In the typically Cuban way, a man pushing a food cart appeared from nowhere. He was selling flan and beer but the police made him go away after confiscating all his merchandise for themselves.

Finally, when the policeman with the megaphone was satisfied that the crowd was sufficiently safe, he turned his attention back to the hacienda. He was a short guy with shiny black hair and boots.

“Arturo Mercado, come out with your hands up,” the cop said.

The crowd went silent and then much to our surprise Uncle Arturo answered: “What is this? I’ve done nothing wrong!”

“Send out your family,” the policeman said.

“I have a right to know what this is about. Under the Cuban Penal Code all persons have a right to know what they are being charged with,” Arturo shouted.

“You are not being charged with anything, Mercado, not yet. We want to question you. Be a man, at least send out your family.”

“How do I know they’ll be safe?” Uncle Arturo said.

“Of course they will be safe. There are hundreds of witnesses.”

“Give me your word.”

The cop blanched for a moment but then recovered his poise. “My name is Captain Armando Beltre. I give you my word that if you release your family to my care, they will be unharmed.”

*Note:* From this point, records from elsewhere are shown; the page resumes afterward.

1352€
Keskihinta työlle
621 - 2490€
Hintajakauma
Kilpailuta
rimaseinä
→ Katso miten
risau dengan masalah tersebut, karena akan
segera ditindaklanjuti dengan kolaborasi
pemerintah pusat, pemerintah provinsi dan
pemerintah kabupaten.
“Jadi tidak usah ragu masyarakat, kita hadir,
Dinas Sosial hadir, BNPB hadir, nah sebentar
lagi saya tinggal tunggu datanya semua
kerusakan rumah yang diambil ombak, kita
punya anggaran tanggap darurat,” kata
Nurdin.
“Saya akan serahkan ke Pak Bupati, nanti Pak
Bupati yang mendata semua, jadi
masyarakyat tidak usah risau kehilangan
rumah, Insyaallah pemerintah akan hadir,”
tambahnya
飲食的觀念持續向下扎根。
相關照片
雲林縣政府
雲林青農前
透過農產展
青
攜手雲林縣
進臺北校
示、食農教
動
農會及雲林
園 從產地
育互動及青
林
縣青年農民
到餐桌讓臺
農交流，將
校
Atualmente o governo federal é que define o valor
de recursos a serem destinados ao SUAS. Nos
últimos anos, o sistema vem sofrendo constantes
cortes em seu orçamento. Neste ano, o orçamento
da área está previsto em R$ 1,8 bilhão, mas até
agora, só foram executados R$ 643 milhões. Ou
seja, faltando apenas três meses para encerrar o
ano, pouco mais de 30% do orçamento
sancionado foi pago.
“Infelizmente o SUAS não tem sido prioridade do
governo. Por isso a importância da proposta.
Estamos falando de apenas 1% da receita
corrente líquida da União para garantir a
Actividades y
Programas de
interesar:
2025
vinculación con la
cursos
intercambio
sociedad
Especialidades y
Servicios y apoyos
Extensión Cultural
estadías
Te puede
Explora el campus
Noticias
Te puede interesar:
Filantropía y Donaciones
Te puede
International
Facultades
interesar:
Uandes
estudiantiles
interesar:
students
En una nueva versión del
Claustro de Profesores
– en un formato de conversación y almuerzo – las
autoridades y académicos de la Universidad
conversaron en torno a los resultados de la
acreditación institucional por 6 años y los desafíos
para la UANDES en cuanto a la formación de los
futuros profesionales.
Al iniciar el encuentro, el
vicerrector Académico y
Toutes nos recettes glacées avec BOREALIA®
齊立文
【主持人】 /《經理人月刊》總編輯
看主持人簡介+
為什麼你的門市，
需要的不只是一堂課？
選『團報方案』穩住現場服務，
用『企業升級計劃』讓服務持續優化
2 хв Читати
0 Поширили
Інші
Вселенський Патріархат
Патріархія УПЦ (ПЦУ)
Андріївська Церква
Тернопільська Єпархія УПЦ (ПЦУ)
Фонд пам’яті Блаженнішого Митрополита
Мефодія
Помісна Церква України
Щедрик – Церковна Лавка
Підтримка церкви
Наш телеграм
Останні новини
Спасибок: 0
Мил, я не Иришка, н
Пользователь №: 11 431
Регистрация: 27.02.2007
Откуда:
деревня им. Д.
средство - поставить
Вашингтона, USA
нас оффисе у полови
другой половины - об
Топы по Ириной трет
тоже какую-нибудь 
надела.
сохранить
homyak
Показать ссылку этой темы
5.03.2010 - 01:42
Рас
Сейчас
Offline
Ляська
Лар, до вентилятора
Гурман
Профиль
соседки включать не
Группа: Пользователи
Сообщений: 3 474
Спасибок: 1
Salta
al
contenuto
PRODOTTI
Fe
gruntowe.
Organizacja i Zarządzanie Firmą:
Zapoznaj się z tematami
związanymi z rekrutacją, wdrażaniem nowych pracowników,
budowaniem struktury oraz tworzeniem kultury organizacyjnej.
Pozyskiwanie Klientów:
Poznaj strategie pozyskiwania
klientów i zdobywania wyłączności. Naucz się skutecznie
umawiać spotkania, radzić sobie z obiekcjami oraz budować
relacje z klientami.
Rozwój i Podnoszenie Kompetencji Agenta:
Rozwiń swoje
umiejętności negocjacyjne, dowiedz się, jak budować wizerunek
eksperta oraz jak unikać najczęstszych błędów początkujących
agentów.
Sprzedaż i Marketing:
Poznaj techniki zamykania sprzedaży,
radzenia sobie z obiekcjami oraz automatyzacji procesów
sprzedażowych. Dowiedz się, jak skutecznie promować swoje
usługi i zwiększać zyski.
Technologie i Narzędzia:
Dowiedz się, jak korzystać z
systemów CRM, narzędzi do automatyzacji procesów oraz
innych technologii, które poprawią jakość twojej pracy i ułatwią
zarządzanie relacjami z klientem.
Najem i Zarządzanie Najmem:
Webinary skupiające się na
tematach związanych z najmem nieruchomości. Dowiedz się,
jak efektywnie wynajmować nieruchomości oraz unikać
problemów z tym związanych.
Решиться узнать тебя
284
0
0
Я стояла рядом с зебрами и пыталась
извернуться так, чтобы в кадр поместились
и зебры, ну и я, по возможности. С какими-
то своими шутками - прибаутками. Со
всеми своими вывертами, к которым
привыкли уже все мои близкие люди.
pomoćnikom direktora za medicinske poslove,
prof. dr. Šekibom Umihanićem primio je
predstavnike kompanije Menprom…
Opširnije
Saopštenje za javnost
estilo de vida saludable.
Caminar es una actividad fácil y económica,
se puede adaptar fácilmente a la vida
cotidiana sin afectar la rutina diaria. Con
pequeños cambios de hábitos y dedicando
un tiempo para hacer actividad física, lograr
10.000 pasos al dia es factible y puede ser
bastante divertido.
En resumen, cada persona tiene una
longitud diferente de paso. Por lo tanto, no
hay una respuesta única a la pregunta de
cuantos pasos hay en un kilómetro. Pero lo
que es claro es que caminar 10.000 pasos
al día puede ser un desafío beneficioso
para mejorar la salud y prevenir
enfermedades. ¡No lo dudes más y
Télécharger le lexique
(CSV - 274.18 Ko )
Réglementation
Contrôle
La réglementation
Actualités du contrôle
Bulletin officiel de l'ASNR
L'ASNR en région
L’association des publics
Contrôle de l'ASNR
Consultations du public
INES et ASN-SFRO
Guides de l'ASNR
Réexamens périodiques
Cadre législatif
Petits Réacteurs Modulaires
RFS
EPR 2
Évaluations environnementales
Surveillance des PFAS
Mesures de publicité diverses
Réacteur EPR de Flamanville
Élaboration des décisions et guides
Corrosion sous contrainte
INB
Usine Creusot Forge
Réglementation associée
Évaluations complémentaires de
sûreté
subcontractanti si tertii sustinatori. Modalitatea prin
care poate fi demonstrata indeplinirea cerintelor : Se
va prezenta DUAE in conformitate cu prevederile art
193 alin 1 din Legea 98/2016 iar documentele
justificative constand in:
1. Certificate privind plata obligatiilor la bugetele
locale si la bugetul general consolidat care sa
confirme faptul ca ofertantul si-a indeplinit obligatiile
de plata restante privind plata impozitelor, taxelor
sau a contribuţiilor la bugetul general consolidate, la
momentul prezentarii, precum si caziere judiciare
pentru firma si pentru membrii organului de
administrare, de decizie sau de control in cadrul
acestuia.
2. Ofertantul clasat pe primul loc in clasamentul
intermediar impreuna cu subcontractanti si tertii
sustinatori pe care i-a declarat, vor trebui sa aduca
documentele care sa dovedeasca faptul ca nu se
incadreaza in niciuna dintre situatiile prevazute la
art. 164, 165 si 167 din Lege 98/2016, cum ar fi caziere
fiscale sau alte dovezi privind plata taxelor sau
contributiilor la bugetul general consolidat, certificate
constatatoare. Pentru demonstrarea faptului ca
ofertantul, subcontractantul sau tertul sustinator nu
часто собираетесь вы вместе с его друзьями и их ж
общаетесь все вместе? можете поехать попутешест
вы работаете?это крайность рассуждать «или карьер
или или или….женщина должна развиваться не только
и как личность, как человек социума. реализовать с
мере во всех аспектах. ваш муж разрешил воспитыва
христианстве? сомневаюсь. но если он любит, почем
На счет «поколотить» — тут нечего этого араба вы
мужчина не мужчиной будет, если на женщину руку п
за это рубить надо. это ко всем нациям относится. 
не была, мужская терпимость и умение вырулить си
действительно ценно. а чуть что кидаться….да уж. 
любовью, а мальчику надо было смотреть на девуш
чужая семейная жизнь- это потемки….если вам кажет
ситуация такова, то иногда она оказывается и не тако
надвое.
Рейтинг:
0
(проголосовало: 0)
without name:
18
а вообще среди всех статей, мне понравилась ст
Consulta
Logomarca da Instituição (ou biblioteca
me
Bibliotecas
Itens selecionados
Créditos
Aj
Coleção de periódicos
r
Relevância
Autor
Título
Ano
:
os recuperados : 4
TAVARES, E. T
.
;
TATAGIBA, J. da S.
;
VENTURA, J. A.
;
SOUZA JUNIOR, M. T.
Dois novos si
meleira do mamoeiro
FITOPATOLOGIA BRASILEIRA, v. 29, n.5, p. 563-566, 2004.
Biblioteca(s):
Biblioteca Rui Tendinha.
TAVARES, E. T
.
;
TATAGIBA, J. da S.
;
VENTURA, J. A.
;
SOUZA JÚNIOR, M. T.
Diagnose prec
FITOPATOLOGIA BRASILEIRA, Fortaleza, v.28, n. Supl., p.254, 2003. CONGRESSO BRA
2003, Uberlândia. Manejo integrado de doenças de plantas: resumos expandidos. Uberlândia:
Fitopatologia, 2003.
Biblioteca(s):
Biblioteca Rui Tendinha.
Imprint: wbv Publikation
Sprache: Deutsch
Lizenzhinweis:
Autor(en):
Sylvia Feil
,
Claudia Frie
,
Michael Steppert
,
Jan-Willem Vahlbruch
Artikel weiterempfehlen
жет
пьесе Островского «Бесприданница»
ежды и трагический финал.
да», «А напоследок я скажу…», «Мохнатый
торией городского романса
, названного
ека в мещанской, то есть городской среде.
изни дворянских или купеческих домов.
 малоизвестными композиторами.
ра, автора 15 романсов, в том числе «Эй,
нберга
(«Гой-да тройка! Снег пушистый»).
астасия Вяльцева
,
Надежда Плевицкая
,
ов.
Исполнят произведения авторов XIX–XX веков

Five minutes later the cousins, Mom, Luisa, and Aunt Isabella came out. Everyone was carrying suitcases and bags as if they might be going away for some time. I was impressed. Uncle Arturo had clearly had some time to prepare. They walked past Captain Beltre and were grabbed by the leading edge of the police. The children were separated from the women, who were all bundled together into a police julia .

“Did you see that they took Mom to the police van?” Ricky asked.

“I did. Don’t worry. Mom didn’t do anything.”

At around midnight there was a shot from inside the house and everyone screamed. One of the policemen shot back and then another and another. The order came to cease fire. The policeman with the megaphone shouted into the house to see if Uncle Arturo was all right, but there was no answer. Not long after the shooting another older policeman turned up. He looked to be pretty high up and he seemed displeased with everything that had been going on. Immediately after talking to Captain Beltre, he ordered the street cleared. The cops and the army started moving everyone back into their houses or way down the village into the fields. The older policeman took the megaphone and said that if Uncle Arturo didn’t come out he would order the army to storm the place and Arturo would be responsible for the consequences.